Grundlagenforschung – das klingt für viele erst einmal sterbenslangweilig, nach einem sozialwissenschaftlichen Proseminar für Erstsemester. Doch wer genauer hinsieht, der entdeckt, wie wichtig die präzise Kenntnis von Wirkungszusammenhängen ist. Nur wer versteht, wie und warum Werbung wirkt, kann mit ihr erfolgreich sein und den Wert seines Unternehmens langfristig steigern. Das gilt für die TV-Vermarkter genauso wie für ihre Kunden.

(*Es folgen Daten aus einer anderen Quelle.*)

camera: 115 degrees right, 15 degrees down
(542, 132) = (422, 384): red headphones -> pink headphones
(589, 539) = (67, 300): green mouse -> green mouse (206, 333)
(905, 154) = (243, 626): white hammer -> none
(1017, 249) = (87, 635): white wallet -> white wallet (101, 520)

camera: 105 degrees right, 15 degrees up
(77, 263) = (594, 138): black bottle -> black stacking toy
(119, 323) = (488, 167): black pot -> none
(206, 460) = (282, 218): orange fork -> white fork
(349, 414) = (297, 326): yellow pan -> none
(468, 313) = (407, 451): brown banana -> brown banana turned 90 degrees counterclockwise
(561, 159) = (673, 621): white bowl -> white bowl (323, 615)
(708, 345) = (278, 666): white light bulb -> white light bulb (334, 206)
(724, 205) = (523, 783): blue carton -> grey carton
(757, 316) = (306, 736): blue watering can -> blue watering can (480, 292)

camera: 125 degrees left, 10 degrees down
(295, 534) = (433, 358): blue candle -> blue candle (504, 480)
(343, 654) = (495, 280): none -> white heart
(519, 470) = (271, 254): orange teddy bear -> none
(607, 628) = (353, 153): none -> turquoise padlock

Marktforschung könnte so einfach sein, wenn sich alle Fragen mit „Ja“ oder „Nein“ beantworten ließen. Schöne Variablen sind das! Absolut trennscharf, einfach zuzuordnen, perfekt im Vergleich: Ja – Nein, 1 – 0, die Ausprägung liegt vor oder eben nicht. Auch in der Werbewirkungsforschung gibt es sie in vielen Bereichen. Die Befragten erinnern sich daran, in einem TV-Spot eine bestimmte Marke gesehen zu haben – oder eben nicht. Manchmal muss man ihnen ein bisschen auf die Sprünge helfen: War es vielleicht Werbung für …? Gestützte Werbeerinnerung heißt das dann.

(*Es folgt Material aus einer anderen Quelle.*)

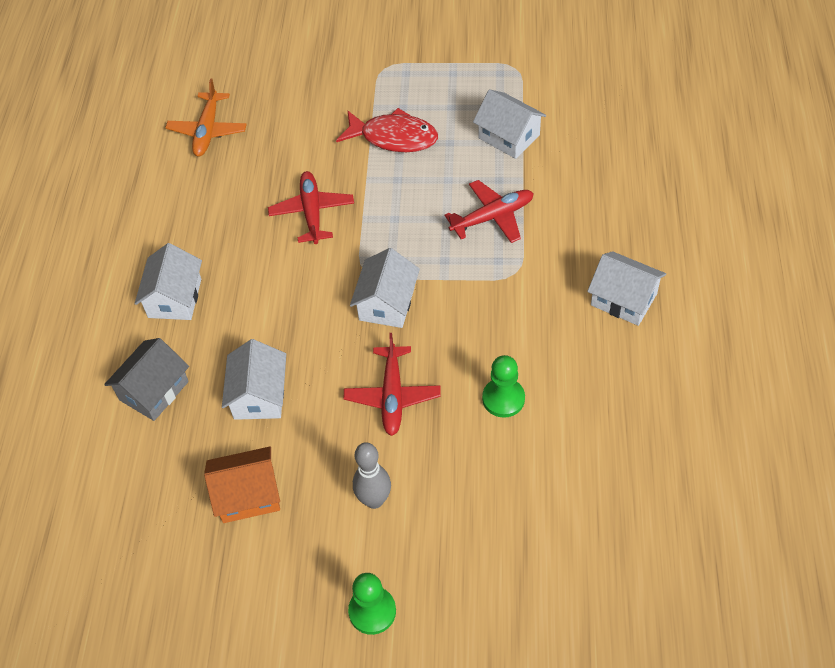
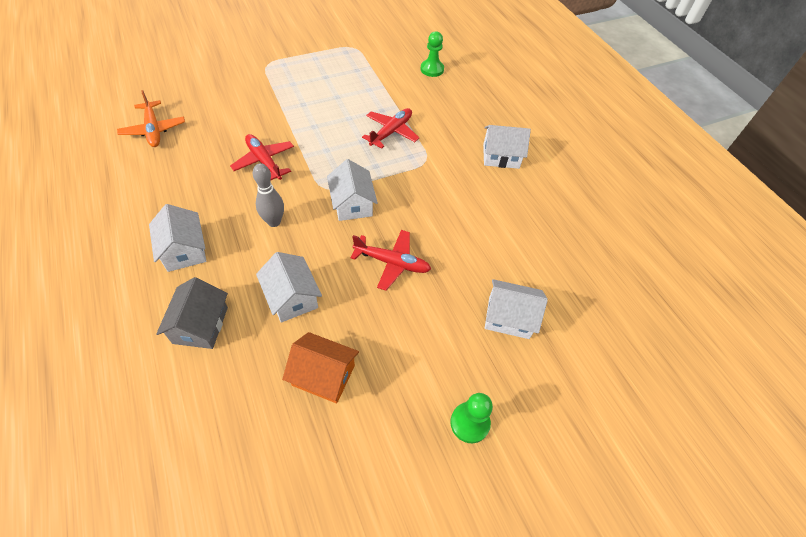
camera: 35 degrees left, 0 degrees up
(248, 495) = (323, 375): orange house -> orange house turned 60 degrees clockwise
(374, 500) = (422, 340): grey bowling pin -> grey bowling pin (274, 222)
(392, 396) = (392, 263): red plane -> red plane turned 45 degrees counterclockwise
(394, 137) = (297, 102): red fish -> none
(503, 399) = (467, 238): green pawn -> green pawn (432, 69)
(509, 136) = (373, 85): white house -> white house (508, 317)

Seit vielen Jahren ist der „Recall“, also der Abruf einer Marke oder eines Produkts aus dem Gedächtnis, ein verbreitetes Mittel in der Wirkungsforschung und ein anerkannter Indikator für den Werbeerfolg. In Zeitreihen lässt er sich ebenso gut vergleichen wie über verschiedene Länder, Plattformen und Werbeträger hinweg. Und doch gibt es immer wieder Zweifel daran, ob das bloße „Behalten“ tatsächlich so viel Einfluss auf die Kaufentscheidung hat.
„Wir müssen kritisch hinterfragen, ob die gängigen Indikatoren wie Ad Recall und Brand Awareness noch geeignet sind, die kommunikative Leistung von Werbung abzubilden“, fordert Guido Modenbach, EVP Research, Analytics & Consulting bei Seven.One Entertainment. „Wir brauchen ein neues Denken und Innovationen bei der Erfassung von Werbeerfolg.“ Schon länger wird diese Frage akademisch diskutiert. So hat das renommierte Ehrenberg-Bass Institute in Adelaide den Begriff der „Mentalen Verfügbarkeit“ geprägt. Wenn Werbung etwas bewirken soll, muss sie die Marke im Gedächtnis verankern. Qualität und Quantität von Gedächtnisverknüpfungen sowie die Stärke von Assoziationen beeinflussen den Kaufentscheidungsprozess; letztlich kommt es auf die Relevanz in der konkreten Kaufsituation an.
Einen ersten Schritt in diese Richtung geht Seven.One Media mit der Erhebung der „Ungestützten Detailerinnerung“. Gerald Neumüller, Director Research, sieht darin einen „Indikator für die Verarbeitungstiefe, der relativ einfach mit standardisierten Methoden zu erheben ist“. Ermittelt wird der Anteil an Personen, die bestimmte Details eines TV-Spots oder Videoposts korrekt wiedergeben können. Das Ergebnis zeigt den Einfluss von Werbung auf Gedächtnisstrukturen. Und dieser unterscheidet sich je nach Videoplattform und Häufigkeit der Exposition. Die Detailerinnerung sei ein „zusätzliches Angebot und kein Ersatz für Recall-Werte“, erklärt Neumüller. Man versuche einen Maßstab zu finden, der für alle praktikabel ist.